**Text section**
=-=-=-=-=

ACCOUNTS RECEIVABLE FINANCING MODIFICATION AGREEMENT

EX-10.27 2 a05-3407_1ex10d27.htm EX-10.27

Exhibit 10.27

 

ACCOUNTS RECEIVABLE FINANCING MODIFICATION AGREEMENT

 

This Accounts Receivable Financing Modification Agreement is entered into as of December 7, 2004, by and between Fischer Imaging Corporation (the “Borrower”) and Silicon Valley Bank (“Bank”).

 

1.             DESCRIPTION OF EXISTING INDEBTEDNESS:  Among other indebtedness which may be owing by Borrower to Bank, Borrower is indebted to Bank pursuant to, among other documents, an Accounts Receivable Financing Agreement, dated June 11, 2003 by and between Borrower and Bank, as may be amended from time to time (the “Accounts Receivable Financing Agreement”).  Capitialized terms used without definition herein shall have the meanings assigned to them in the Accounts Receivable Financing Agreement.

 

Repayment of the indebtedness is secured by the Collateral as described in the Loan Agreement and in that certain Intellectual Property Security Agreement (the “IP Agreement”).

=-=-=-=-=

**Data section**
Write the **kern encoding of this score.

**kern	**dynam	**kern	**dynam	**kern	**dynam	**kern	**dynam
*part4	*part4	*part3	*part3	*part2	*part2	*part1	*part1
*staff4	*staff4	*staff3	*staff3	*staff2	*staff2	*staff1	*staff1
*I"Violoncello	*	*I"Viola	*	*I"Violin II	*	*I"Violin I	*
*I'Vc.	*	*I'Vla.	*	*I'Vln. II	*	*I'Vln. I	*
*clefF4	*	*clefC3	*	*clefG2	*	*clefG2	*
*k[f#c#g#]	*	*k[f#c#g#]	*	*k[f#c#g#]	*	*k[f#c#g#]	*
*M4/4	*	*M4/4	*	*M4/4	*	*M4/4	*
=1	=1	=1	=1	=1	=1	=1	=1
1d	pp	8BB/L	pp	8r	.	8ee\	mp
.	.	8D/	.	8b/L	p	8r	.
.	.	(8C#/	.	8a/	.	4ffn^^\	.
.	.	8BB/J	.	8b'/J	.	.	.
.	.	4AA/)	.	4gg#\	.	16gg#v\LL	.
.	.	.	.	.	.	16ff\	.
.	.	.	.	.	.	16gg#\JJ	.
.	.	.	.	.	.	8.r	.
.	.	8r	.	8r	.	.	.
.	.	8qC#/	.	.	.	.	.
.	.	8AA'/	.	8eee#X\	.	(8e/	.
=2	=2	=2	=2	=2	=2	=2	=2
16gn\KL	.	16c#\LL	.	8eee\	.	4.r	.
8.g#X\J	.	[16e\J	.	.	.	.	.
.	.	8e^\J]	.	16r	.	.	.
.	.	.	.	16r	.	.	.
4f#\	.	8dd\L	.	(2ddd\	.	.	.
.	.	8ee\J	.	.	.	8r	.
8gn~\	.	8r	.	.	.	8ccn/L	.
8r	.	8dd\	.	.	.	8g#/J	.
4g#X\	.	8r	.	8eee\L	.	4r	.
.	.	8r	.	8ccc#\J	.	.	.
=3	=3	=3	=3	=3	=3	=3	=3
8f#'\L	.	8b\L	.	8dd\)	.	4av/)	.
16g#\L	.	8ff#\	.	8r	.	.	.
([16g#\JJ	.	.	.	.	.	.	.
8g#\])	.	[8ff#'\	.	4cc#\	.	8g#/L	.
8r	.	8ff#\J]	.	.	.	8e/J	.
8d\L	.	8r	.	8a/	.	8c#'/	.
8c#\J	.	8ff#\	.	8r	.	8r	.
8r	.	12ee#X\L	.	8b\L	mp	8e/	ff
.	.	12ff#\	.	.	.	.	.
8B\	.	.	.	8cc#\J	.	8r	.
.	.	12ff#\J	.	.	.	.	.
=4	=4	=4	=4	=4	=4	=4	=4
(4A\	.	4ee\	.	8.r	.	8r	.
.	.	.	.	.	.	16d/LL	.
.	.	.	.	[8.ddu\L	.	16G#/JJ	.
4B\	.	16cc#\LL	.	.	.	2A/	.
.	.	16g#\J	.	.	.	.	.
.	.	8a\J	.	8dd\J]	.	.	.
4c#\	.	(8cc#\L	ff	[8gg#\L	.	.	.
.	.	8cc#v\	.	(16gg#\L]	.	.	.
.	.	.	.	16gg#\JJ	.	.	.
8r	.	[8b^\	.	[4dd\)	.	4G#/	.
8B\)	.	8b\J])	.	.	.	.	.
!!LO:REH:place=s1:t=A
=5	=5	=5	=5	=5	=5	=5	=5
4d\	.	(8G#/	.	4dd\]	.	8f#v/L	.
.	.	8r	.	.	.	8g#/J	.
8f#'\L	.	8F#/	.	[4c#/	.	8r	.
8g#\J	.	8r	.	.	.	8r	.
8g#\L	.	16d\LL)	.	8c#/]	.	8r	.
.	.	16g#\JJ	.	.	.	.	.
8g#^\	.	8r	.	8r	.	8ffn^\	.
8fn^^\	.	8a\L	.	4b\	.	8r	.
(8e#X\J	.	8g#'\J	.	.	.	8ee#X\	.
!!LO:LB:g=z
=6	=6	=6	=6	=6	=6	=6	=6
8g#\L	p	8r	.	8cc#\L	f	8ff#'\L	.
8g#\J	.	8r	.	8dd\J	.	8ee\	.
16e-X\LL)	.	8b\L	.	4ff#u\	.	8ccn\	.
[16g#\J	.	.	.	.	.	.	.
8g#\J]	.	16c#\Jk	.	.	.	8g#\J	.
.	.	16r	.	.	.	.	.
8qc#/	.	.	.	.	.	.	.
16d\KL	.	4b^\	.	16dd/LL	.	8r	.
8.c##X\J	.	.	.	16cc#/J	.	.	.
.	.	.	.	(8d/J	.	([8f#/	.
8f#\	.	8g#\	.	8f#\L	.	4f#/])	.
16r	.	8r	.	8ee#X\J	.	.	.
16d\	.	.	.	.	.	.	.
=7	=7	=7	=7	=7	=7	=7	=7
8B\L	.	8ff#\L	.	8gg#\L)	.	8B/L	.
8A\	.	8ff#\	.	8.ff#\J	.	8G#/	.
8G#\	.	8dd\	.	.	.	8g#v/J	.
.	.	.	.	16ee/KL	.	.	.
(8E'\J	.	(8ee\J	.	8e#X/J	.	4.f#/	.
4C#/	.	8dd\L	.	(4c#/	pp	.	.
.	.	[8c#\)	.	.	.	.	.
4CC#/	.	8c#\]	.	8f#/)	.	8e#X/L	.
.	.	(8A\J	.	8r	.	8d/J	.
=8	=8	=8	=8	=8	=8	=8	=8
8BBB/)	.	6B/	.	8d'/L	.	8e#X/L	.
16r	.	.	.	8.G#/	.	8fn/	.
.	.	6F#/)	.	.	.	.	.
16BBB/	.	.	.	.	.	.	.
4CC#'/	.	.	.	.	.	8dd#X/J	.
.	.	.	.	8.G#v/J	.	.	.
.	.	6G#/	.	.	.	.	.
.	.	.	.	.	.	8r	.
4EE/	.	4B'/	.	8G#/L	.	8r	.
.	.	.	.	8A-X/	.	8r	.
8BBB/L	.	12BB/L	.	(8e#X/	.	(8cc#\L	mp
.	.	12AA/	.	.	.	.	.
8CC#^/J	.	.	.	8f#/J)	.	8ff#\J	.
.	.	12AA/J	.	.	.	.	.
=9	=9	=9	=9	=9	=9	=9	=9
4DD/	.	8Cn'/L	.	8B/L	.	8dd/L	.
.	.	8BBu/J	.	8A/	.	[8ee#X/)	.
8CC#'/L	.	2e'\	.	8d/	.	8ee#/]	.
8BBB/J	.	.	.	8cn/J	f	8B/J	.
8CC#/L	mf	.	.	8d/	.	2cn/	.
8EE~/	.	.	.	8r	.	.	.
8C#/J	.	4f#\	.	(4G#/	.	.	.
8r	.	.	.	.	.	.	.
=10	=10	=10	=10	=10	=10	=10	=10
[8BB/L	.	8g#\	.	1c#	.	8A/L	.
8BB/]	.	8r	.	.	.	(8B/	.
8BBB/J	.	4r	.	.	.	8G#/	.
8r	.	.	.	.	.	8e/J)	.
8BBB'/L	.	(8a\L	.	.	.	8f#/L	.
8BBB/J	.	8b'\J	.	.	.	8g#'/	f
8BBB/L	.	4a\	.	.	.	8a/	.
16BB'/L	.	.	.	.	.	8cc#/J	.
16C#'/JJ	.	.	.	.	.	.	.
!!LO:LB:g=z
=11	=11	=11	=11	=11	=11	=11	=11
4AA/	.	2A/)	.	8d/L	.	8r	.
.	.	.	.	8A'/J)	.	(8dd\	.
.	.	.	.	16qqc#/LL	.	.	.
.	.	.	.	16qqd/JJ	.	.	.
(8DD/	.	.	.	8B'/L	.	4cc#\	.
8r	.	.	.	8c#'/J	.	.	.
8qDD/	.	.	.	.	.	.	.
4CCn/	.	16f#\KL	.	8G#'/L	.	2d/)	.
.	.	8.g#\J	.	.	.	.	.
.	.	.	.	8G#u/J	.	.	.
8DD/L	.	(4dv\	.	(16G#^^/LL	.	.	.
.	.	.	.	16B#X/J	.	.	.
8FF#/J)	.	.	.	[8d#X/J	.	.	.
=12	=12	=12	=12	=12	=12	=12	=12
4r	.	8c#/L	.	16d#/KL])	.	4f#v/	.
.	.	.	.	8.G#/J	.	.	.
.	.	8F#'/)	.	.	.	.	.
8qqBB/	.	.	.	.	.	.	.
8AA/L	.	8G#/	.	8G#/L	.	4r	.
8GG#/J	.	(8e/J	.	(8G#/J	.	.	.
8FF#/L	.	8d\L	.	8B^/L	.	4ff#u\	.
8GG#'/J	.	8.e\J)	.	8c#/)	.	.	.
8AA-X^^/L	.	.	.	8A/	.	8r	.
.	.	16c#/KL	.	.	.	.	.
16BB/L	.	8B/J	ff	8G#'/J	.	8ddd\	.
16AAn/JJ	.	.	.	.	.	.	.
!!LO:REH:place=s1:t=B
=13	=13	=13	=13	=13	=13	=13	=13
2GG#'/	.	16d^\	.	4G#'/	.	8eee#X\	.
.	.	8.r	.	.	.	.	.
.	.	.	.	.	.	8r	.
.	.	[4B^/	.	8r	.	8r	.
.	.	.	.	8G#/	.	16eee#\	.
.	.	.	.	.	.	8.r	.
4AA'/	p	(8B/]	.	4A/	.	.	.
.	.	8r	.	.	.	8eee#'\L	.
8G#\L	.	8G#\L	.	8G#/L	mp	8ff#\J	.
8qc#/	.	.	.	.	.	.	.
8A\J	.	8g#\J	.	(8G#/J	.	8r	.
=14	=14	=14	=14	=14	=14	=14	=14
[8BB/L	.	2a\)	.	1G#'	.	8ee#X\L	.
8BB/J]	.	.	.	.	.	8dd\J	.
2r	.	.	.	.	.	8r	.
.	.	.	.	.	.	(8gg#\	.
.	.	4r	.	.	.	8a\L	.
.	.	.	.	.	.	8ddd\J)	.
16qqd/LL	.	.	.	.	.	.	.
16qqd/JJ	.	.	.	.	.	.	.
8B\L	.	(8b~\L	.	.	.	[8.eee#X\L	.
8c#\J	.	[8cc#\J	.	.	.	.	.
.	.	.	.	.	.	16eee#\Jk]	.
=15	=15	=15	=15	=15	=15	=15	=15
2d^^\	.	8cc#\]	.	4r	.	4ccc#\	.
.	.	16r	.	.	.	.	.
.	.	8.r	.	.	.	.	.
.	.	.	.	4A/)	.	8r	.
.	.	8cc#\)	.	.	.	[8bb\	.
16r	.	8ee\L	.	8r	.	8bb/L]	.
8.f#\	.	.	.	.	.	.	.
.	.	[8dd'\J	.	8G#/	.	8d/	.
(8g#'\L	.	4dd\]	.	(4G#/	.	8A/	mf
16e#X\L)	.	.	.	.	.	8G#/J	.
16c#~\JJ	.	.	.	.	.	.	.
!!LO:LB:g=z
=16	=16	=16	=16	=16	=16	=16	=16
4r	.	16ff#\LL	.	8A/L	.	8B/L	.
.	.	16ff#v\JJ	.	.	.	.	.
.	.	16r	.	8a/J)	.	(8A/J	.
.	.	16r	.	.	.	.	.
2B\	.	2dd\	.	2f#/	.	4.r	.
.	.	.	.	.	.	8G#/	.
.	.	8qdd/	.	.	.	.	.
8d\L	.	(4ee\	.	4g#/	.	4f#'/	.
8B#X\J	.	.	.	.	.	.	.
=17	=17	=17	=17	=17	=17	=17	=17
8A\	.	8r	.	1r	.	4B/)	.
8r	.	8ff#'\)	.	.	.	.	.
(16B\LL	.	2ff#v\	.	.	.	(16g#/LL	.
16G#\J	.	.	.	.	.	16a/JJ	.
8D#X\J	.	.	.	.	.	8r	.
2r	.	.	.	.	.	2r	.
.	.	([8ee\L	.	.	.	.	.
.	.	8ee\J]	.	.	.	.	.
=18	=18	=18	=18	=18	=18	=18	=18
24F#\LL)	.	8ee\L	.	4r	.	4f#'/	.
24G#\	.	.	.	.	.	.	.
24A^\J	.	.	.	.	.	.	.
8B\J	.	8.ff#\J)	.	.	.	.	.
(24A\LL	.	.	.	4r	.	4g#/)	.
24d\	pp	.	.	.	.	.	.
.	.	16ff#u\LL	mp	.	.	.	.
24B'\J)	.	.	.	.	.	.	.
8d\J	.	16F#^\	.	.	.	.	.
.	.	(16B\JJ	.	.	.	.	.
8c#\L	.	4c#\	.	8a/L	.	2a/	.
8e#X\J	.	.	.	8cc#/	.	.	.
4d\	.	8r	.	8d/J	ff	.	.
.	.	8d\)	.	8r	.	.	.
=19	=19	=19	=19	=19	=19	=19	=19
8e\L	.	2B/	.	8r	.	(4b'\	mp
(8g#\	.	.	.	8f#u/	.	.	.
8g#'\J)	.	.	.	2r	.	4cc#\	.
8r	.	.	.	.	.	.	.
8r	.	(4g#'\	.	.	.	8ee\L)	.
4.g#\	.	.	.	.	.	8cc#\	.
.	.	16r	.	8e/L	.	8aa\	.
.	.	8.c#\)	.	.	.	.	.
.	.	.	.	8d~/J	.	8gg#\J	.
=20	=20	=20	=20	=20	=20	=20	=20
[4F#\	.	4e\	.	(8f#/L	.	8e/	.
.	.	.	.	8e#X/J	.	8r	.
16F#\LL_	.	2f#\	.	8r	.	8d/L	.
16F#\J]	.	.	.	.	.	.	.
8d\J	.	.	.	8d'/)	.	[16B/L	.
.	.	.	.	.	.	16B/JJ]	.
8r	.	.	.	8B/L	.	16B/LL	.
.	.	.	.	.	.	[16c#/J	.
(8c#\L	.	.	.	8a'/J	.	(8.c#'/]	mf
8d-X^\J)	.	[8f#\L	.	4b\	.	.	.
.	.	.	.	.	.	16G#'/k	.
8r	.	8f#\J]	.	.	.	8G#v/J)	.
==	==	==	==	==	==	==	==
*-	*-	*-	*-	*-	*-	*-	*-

=-=-=-=-=

**Exercises to complete**
(a) Copy the passage of the financing modification agreement that begins at the words "This Accounts Receivable" and stops after the words "Receivable Financing Agreement.".
(b) Carry on the financing modification agreement from the point where it stops.

**Answers for the tasks**
(a)
This Accounts Receivable Financing Modification Agreement is entered into as of December 7, 2004, by and between Fischer Imaging Corporation (the “Borrower”) and Silicon Valley Bank (“Bank”).

 

1.             DESCRIPTION OF EXISTING INDEBTEDNESS:  Among other indebtedness which may be owing by Borrower to Bank, Borrower is indebted to Bank pursuant to, among other documents, an Accounts Receivable Financing Agreement, dated June 11, 2003 by and between Borrower and Bank, as may be amended from time to time (the “Accounts Receivable Financing Agreement”).  Capitialized terms used without definition herein shall have the meanings assigned to them in the Accounts Receivable Financing Agreement.

(b)
Hereinafter, all indebtedness owing by Borrower to Bank shall be referred to as the “Indebtedness” and the Accounts Receivable Financing Agreement and any and all other documents executed by Borrower in favor of Bank shall be referred to as the “Existing Documents.”

 

2.             DESCRIPTION OF CHANGE IN TERMS.

 

A.            Modification(s) to Accounts Receivable Financing Agreement:

 

1.             The following terms as defined in Section 1 entitled “Definitions” are hereby amended to read as follows:

 

“Maturity Date” is March 9, 2005.

 

3.             CONSISTENT CHANGES.    The Existing Documents are each hereby amended wherever necessary to reflect the changes described above.

 

4.             NO DEFENSES OF BORROWER.   Borrower agrees that, as of this date, it has no defenses against the obligations to pay any amounts under the indebtedness.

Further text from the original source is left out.